「晩年」(太宰 治)(1936年刊行)
この作品集のうちいくつかは読んだことがあるはずである。がしかし、「思い出」をのぞくと内容に記憶はない。
中学3年か高校1年のなまいきざかりに読んだものだから、そんなものだろう。
今回通して読んでみて、太宰の書き方の力量に感心した。それも普通に文章がうまいとかいうことでなくて、書くときにうまく見せようとか、確信していない表現をつかったりとか、そういうところがない。文章で見る限り、斜に構えたとか、その最後を予感させるものはない。
この発表の前年に芥川賞がかなわず、その後長くそれにこだわり続けたそうだが、それは賞の側が考える小説の概念が少し違うということであって、小説の書き方の技術が不足していたわけではないだろう。
なかでも「道化の華」は、今もよくある若い人たちのふざけあっているかのように見えるやりとりを描きながら、ひとつの確かなものを読むものに残していく。

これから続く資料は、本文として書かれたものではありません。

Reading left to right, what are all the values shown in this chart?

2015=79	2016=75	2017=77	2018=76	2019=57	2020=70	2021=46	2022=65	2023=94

その上で、それでも何かあまり気持ちよくないところが、いつもあるのは何故だろうか。
これだけの技術、それも書き出したらそこにいやみはないのに。
考えると、これだけのものがありながら、書く対象、世界が何か小さいのではないだろうか。だからどうだと言うわけにはいかないが、太宰の才能からすると、どちらかというと詩の世界に最初から入っていればと思われた。